- The Washington Times - Wednesday, June 21, 2000

So Shaquille O'Neal is going to hang out with the Disney characters.

Maybe Goofy can defend O'Neal better than Rik Smits. That is one Goofy to another.

O'Neal is the second-most intriguing person with the Lakers.

John Salley is the first.

How about Salley?

He collected another NBA championship ring while taking up a seat on the Zen master's bench. This is his fourth ring with three different teams: two with the Pistons, one with the Bulls and now one with the Lakers.

As far as anyone could tell, Salley made only three contributions to the Lakers. He talked a good game. He clapped a good game. And he smiled a lot.

The latter came easiest to him. You would smile a lot, too, if you were being paid good money to model a uniform and your only official duties were to carry O'Neal's bags and mop his bald pate with a towel during timeouts.

Ron Harper earned his fourth championship ring, too. Unlike Salley, Harper plays a better game than he talks. English, in fact, appears to be Harper's second language. Harper takes it one syllable an hour.

O'Neal may have been tough. But the crowd outside the Staples Center was tougher.

Here's the thinking: You win a title. You burn two police cars and cause a mess.

People used to be content to cheer their championship teams. Now they reach for a book of matches and light the closest object in celebration.

Where was St. Rodney King when Los Angeles needed him?
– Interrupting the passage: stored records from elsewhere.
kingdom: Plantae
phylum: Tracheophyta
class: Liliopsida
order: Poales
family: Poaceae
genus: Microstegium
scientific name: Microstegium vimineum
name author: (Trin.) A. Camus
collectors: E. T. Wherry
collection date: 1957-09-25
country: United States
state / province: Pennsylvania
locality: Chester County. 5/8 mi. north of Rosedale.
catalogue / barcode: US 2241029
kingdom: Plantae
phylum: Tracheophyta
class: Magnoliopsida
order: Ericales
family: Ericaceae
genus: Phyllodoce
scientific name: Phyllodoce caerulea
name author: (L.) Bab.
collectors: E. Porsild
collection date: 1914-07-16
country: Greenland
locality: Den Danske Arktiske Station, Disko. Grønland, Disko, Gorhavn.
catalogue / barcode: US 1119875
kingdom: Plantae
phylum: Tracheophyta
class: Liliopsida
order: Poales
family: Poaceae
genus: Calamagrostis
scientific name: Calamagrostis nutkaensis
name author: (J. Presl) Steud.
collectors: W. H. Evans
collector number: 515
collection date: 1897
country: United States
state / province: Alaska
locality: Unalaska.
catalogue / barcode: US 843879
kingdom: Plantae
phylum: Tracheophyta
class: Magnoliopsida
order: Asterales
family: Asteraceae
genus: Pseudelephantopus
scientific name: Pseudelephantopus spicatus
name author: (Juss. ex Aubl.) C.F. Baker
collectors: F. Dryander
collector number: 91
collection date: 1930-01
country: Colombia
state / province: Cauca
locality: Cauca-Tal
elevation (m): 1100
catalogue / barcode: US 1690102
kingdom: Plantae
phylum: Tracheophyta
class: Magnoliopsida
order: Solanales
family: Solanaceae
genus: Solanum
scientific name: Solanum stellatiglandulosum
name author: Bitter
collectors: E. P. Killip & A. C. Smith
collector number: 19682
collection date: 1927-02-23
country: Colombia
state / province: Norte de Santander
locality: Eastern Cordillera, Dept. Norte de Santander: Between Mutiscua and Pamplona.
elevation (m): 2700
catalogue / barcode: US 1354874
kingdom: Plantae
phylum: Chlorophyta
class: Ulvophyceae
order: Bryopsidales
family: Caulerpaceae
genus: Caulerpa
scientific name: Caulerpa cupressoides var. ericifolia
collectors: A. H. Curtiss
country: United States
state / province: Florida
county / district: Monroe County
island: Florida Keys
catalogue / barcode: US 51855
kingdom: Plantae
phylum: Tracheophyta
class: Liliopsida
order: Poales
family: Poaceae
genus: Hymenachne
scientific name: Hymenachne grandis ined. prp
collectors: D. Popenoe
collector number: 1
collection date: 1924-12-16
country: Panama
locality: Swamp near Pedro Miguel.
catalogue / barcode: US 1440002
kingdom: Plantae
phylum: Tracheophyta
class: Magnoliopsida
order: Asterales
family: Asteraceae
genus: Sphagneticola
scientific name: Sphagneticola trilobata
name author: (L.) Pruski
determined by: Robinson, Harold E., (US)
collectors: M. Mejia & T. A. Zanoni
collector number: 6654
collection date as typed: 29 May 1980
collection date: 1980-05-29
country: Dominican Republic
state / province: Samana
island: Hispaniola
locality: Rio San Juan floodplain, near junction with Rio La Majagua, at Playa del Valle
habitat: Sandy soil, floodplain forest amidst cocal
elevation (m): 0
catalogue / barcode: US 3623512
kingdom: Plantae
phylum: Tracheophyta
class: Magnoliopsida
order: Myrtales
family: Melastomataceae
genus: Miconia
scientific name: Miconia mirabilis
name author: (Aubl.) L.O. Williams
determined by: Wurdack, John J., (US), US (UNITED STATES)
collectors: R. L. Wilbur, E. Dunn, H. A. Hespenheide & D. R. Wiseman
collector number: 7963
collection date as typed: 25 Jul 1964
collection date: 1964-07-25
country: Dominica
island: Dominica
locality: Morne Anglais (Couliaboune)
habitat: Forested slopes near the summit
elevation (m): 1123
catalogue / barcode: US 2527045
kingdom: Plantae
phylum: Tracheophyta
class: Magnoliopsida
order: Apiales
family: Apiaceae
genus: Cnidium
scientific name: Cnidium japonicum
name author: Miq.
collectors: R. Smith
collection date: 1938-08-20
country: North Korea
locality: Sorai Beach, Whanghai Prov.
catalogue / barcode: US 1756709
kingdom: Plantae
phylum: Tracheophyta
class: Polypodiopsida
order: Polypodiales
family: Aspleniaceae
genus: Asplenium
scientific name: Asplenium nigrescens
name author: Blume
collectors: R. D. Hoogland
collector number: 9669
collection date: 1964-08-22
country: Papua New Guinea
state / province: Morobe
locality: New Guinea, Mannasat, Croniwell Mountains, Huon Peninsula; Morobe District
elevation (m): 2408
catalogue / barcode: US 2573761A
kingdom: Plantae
Pent-up rage is an awful thing to waste on a basketball championship.

Go, O.J., go.

Conspiracy theorists, especially those living in Indiana, have a case to make, notably the dubious foul call late in the game that resulted in Glen Rice sinking two free-throw attempts.

People get bumped harder in the checkout line of a grocery store. House flies hit harder. Perhaps the Zen master sprinkled some of his psychedelic dust on the referees before the game.

You don't make that call near the end of the game, not with the Pacers in possession of the ball and down by one point and the teams trading their best shots. You don't even make that call in the first minute of a meaningless game in January.

Television replays showed that Dale Davis claimed the loose ball after blocking Rice's shot. The referees hallucinated the rest.

The Pacers played about as well as they could, Smits excluded. Smits is allergic to rebounding and commits more silly fouls than someone his advanced basketball age should.

Smits acted incredibly optimistic around O'Neal. He is perhaps the only person in the world who believes a touch foul can impede the progress of a monster jam by O'Neal. Smits must have flunked physics in high school.

Credit went to the Zen master.

As you know, he fries a mean banana peel.

The Zen master won six titles with Michael Jordan. That background encouraged the Lakers, mostly O'Neal and Kobe Bryant, to smell the incense and accept that one was good for the other.

The Zen master's predecessors were no less insightful, just less persuasive minus the six rings.

Basketball is not a complicated game. With the Lakers, dumping the ball to O'Neal is most of the playbook.

Rice, for one, felt left out. Now he can make it official and leave the Lakers. Will anyone notice?

In the triangle offense, Rice evolved from one of the game's best shooters to a player who couldn't find the basket or keep his wife quiet.

The Zen master's mind-expanding philosophies apparently go only so far with women. He is separated from his wife and dating the owner's daughter.

Larry Bird is finished after taking a team that was thought to be finished when he came aboard three seasons ago. The Pacers are old as dirt, have six free agents and probably won't reach this level of excellence next season.

Yet they battled, and they made it interesting. But in the end, they lost to a 7-foot-1, 315-pound man who redefines the concept of brute force.

At least O'Neal did not stuff Smits through the cylinder.

Maybe the threat of that prompted Smits to stay out of O'Neal's way.